Ursula Burns Inspires RIT Graduates to Strive for the ‘Unimaginable’

A. Sue Weisler

Ursula Burns, newly appointed CEO of Xerox Corp., presented the keynote address May 22 during RIT’s 124th annual commencement. Above, Burns shares the stage with RIT President Bill Destler (left) and Provost Jeremy Haefner, presiding over his first convocation ceremony as RIT provost.

Ursula Burns, a veteran Xerox Corp. executive who will soon take over as the company’s chief executive officer, says she is proof that the United States is “the greatest country on earth.” She made that observation during an address to graduates at Rochester Institute of Technology on May 22.

Burns served as the keynote speaker for RIT’s 124th annual commencement. Just one day prior, Xerox’s board of directors appointed her CEO to replace Anne Mulcahy, who will retire from that post effective July 1. Burns has served as president of the company for two years, and she told graduates that her success is reason for each of them to dream big.

“When I was at my own commencement back in 1980, being CEO of Xerox was probably the farthest thing from my mind,” she said. “And I can assure you that no one at my commencement was pointing at me and predicting that I would become a CEO. Women presidents of large global companies were non-existent. Black women presidents of large companies were unimaginable. The possibilities for each of you are also unimaginable.”

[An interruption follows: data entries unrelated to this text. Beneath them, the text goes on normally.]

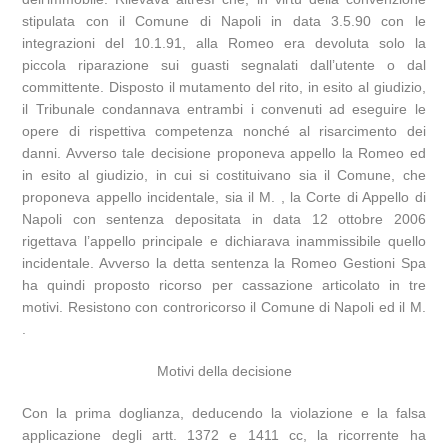
stipulata con il Comune di Napoli in data 3.5.90 con le
integrazioni del 10.1.91, alla Romeo era devoluta solo la
piccola riparazione sui guasti segnalati dall’utente o dal
committente. Disposto il mutamento del rito, in esito al giudizio,
il Tribunale condannava entrambi i convenuti ad eseguire le
opere di rispettiva competenza nonché al risarcimento dei
danni. Avverso tale decisione proponeva appello la Romeo ed
in esito al giudizio, in cui si costituivano sia il Comune, che
proponeva appello incidentale, sia il M. , la Corte di Appello di
Napoli con sentenza depositata in data 12 ottobre 2006
rigettava l’appello principale e dichiarava inammissibile quello
incidentale. Avverso la detta sentenza la Romeo Gestioni Spa
ha quindi proposto ricorso per cassazione articolato in tre
motivi. Resistono con controricorso il Comune di Napoli ed il M.
.
Motivi della decisione
Con la prima doglianza, deducendo la violazione e la falsa
applicazione degli artt. 1372 e 1411 cc, la ricorrente ha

RIT conferred degrees on more than 3,500 undergraduate and graduate students during two days of commencement activities.

In addition, the university marked a significant milestone by honoring the first graduates in its computing and information sciences doctoral program. Linwei Wang, from Hong Kong, and Erik Golen, from Dartmouth, Mass., received their doctorates during a graduation observance for RIT’s B. Thomas Golisano College of Computing and Information Sciences.

RIT President Bill Destler awarded Burns an honorary doctor of humane letters degree at the ceremony. During his introduction, Destler commented on the important ties that bind her company with the university.

“Ms. Burns embodies the long-standing Xerox/RIT relationship,” he remarked. “Her loyalty to her company mirrors the loyalty shared by these two Rochester leaders. Her commitment to youth sirens Xerox’s dedication to education at all levels. Her devotion to diversity is echoed by both organizations’ worldwide leadership of inclusion. Her perseverance and leadership are models for each RIT student and graduate to follow.”

Burns encouraged RIT graduates to set their sights on “changing the world” by taking up an important cause, helping to create good jobs for others, or simply raising a family that espouses good values.

“Believe in something larger than yourself. Make a difference. Live your life so that at the end of your journey, you will know that your time here was well spent.”